Il se doutait qu’ils ne se contenteraient pas de cela et les exclamations qui éclatèrent aussitôt lui donnèrent raison. Sa réponse accentuait leur désir d’en découvrir davantage. Ils en auraient pour leurs frais.
– Je n’ai jamais eu de relation sérieuse. Je n’ai jamais été amoureux, en fait, avoua-t-il du bout des lèvres, peu désiré de s’épancher sur le sujet.
Pas qu’il en eût honte mais il n’aimait pas parler de ce genre de choses. Il avait souvent l’impression de passer pour un extraterrestre en exprimant son dédain pour ce type d’interactions sociales passablement inutiles.
Moriss s’esclaffa alors que les deux femmes présentes haussaient des sourcils dépités.
– Ce n’est pas possible ! Que tu n’aies jamais touché qui que ce soit ou osé aller vers quelqu’un, c’est une chose, mais –
– Vous vous imaginiez quoi ? Vous-mêmes ne cessez d’affirmer que je suis presque asociable et c’est vrai, je le suis. Mes fréquentations sont très limitées et ont lieu essentiellement dans un cadre professionnel. Sans compter que ce genre de relations ne m’a jamais intéressé.
Un silence gêné ponctua ses paroles. Les regards se croisèrent, et tous finirent par admettre qu’il n’avait pas tort. En considérant le peu de contacts sociaux que daignait avoir Lionel ainsi que la dévotion quasi obsessionnelle qu’il vouait à son unique passion, il était peu étonnant qu’il n’eût jamais ressenti ce genre de sentiments envers autrui.
Lionel soupira lorsque des moues déçues voire dépitées se dessinèrent sur les traits de ses collègues. Il aurait pourtant cru que cela était évident. Peut-être avaient-ils espéré qu’il fût seulement particulièrement pudique sur sa vie privée… et si cela avait été le cas, croyaient-ils réellement qu’il aurait tout avoué aussi facilement ?
– Je vous l’avais dit. Il n’y a rien à dire de mon côté.
– Tu es un cas désespéré !
Lionel haussa les épaules à ces mots. Ce constat ne lui arrachait que de l’indifférence. Il jeta un coup d’œil à Mara et nota ses sourcils froncés tandis qu’elle le fixait, un air indéchiffrable sur le visage. Lui-même leva le sien. Pensait-elle donc qu’il mentait ?
– Donc, tu es aussi puceau ?
Lionel se figea, perplexe.
– Quoi ?
Malheureusement pour lui, la question de l’humaine ranima le vif intérêt des deux autres à son encontre.
– Alors ? Tu l’es ?
– Sais-tu au moins ce que sont les relations sex –
– Bien sûr que je le sais ! Et non, je ne le suis pas. Il n’y a pas besoin d’avoir des sentiments pour avoir des rapports.
De nouveau, un silence gêné s’installa pendant de nombreuses secondes. Kreya toussota.

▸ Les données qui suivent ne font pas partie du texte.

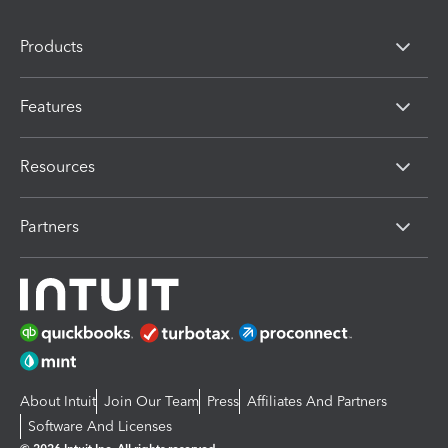
Products
Features
Resources
Partners
About Intuit
Join Our Team
Press
Affiliates And Partners
Software And Licenses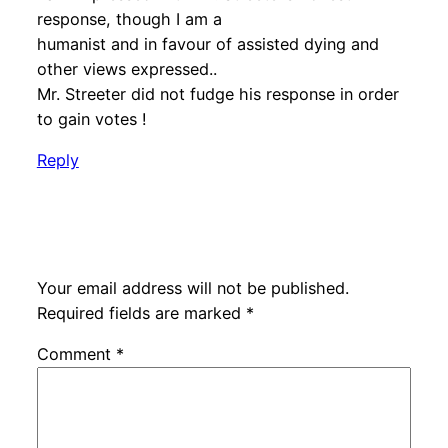
response, though I am a
humanist and in favour of assisted dying and
other views expressed..
Mr. Streeter did not fudge his response in order
to gain votes !
Reply
Leave a Reply
Your email address will not be published.
Required fields are marked
*
Comment
*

– Eh bien, moi qui ne me voyais pas comme quelqu’un de romantique, tu es pire que moi, constata platement Mara.
Elle se laissa tomber sur le dossier du canapé et croisa les bras. Lionel la jaugea un instant. Il était incapable de juger ce qu’elle ressentait, ni même d’affirmer que ses révélations lui eussent fait un quelconque effet. Sans en connaitre la raison, il sentit le besoin d’ajouter :
– Je ne vois pas pourquoi tu dis ça, tu as admis toi-même entretenir des relations sexuelles avec des collègues. Ce n’est pas comme si je me faisais quelqu’un tous les jours.
Il ne rata pas l’éclat qui s’alluma dans le regard du darnien et faillit soupirer.
– Et tous les combiens, dans ce cas ?
Lui qui avait espéré abréger la discussion, il se rendit compte que, malgré ses efforts, cela risquait d’être long. Vraiment très long.